Le duo est sur place pour mettre en valeur une gamme d’articles ménagers tirée du monde cinématographique de Gohar World. Des tabliers argentés confectionnés en siloxane polyvinyle. Des gants à vaisselle en caoutchouc rehaussés d’une garniture en dentelle renaissance. Un sac pour baguette particulièrement – cruellement, même – tentant, qui contient un pain frais de la boulangerie Frenchette Bakery. JB, quoiqu’il remarque la présence de glucides, persévère et continue de prendre bravement la pose.

Maxx Charles et Laila Gohar.

Les créations des sœurs Gohar ont quelque chose de comique, de quasi surréaliste: c’est du dadaïsme miniature. Comme la plupart des artistes, les Gohar n’aiment pas trop s’étendre sur leurs sources d’inspiration ni expliquer leur pratique en long et en large, tout particulièrement en ce qui concerne leurs bougies conçues pour ressembler à du poulet frit. Leur travail est ce qu’il est. Mais il fascine par la façon dont il conjugue allègrement l’absurdité du luxe et le souci du détail propre à l’artisanat. À cet égard, les créations signées Gohar World reflètent de façon prismatique les femmes qui en sont à l’origine: discrètes, méticuleuses et drôles en même temps, à l’aise avec les contradictions, et particulièrement avec l’espièglerie qui en découle.

Les sœurs, qui ont grandi au Caire et qui sont nées à un an d’intervalle, se partagent les tâches de façon généralement harmonieuse. Laila, l’ainée, assume le rôle de l’égérie aux multiples talents qui a un don pour la présentation. (On mentionne dans un profil paru dans le New Yorker que Drake l’aurait qualifiée de «Björk de la nourriture» à l’occasion d’un souper organisé par Nike. «Tout ça était un peu beaucoup», dit-elle à propos de ce moment.) Nadia, pour sa part, travaille davantage du côté de la production et se spécialise dans l’approvisionnement sur le marché international. («Je laisse beaucoup de messages vocaux sur WhatsApp.») Elle possède aussi un superpouvoir essentiel au bon fonctionnement de l’entreprise, lequel fait défaut à sa sœur: «Elle note tout par écrit», affirme Laila.

Souci du détail.

«On occupe chacune des rôles différents chez Gohar World», ajoute Nadia, blottie sur un sofa antique aux côtés de sa sœur. «Et le design est le seul endroit où l’on se rejoint.»

Dernièrement, les sœurs Gohar travaillent avec des matériaux qui font référence à leur patrimoine, comme le Shahi. («En anglais, on appelle ça de l’opaline, mais c’est un terme qu’on a inventé», précise Laila.) Il s’agit du tissu rayé qui a notamment servi à faire le sac à baguette. Elles utilisent aussi la galabeya traditionnelle, un vêtement associé à la garde-robe masculine, qu’elles coupent pour en faire des nappes.

Je leur demande si le fait d’utiliser des tissus typiquement masculins pour confectionner des articles de cuisine représente une critique des rôles des hommes et des femmes dans la vie domestique – une question que je regrette avec un embarras tardif aussitôt après l’avoir formulée.
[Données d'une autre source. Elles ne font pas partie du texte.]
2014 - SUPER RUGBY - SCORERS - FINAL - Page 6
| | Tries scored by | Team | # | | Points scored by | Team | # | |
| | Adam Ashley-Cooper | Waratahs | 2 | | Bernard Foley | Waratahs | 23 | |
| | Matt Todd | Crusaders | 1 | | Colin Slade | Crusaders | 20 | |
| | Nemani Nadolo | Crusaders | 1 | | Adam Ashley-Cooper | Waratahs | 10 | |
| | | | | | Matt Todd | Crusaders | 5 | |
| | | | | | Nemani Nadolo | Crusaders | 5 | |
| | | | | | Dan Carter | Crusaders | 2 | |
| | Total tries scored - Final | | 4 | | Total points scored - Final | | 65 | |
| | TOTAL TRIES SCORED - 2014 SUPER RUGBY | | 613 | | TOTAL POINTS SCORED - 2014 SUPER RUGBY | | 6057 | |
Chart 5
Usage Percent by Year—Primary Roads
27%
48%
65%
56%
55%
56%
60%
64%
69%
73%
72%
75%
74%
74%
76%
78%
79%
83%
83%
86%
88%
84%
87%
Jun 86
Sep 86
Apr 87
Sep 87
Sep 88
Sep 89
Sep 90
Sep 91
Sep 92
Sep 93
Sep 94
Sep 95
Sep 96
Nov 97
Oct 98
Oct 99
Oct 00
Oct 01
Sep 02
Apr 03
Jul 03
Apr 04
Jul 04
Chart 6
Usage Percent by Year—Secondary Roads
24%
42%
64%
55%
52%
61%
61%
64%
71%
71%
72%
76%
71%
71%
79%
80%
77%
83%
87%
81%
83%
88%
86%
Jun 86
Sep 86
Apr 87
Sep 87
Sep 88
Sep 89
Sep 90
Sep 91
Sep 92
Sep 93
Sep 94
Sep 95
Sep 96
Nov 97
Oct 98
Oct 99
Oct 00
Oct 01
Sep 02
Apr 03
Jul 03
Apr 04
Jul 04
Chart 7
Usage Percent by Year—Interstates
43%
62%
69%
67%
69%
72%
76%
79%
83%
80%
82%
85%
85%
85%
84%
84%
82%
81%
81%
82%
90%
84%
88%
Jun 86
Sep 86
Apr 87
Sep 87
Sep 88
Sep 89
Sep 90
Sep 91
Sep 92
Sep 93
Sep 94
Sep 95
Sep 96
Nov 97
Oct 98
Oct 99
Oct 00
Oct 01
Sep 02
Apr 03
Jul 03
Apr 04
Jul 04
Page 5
«Il y a un mélange de masculinité et de féminité dans nos créations, mais je ne pense pas que ça ait quelque chose à voir avec les rôles, me répond Nadia avec indulgence. Je pense qu’on cherche plutôt à combiner des éléments de façon comique et inattendue.» Les sœurs Gohar ont un faible indéniable pour le comique. «J’aime bien sortir les choses de leur contexte traditionnel», ajoute Laila.

Ce qui explique les culturistes en tablier, en train de mourir de faim. (On a craint jusqu’au dernier moment qu’ils ne soient pas en mesure d’enfiler les gants à vaisselle, mais Dieu est bon!)

Alors que la séance photo tire à sa fin, on sonne à la porte du studio. La commande Doordash est arrivée, et contient notamment le déjeuner de Maxx et JB: des bagels nature (trois pour Maxx) sans fromage à la crème et du café noir.

JB retire ses bijoux, son tablier argenté et ses gants à vaisselle, puis enfile un ensemble de survêtement avant de courber son imposante stature pour prendre place à une petite table. Il déchire un morceau de bagel, le trempe dans son café, puis l’engloutit tel un python avalant un cerf. Il ferme les yeux, et son visage s’étire en un sourire clément. La météo est peut-être morose, mais ici, chez Gohar World, tout va pour le mieux dans le meilleur des mondes – du moins pour le moment.

En vedette sur cette image: sac Baguette fourni par Gohar World. Pain fourni par Frenchette Bakery.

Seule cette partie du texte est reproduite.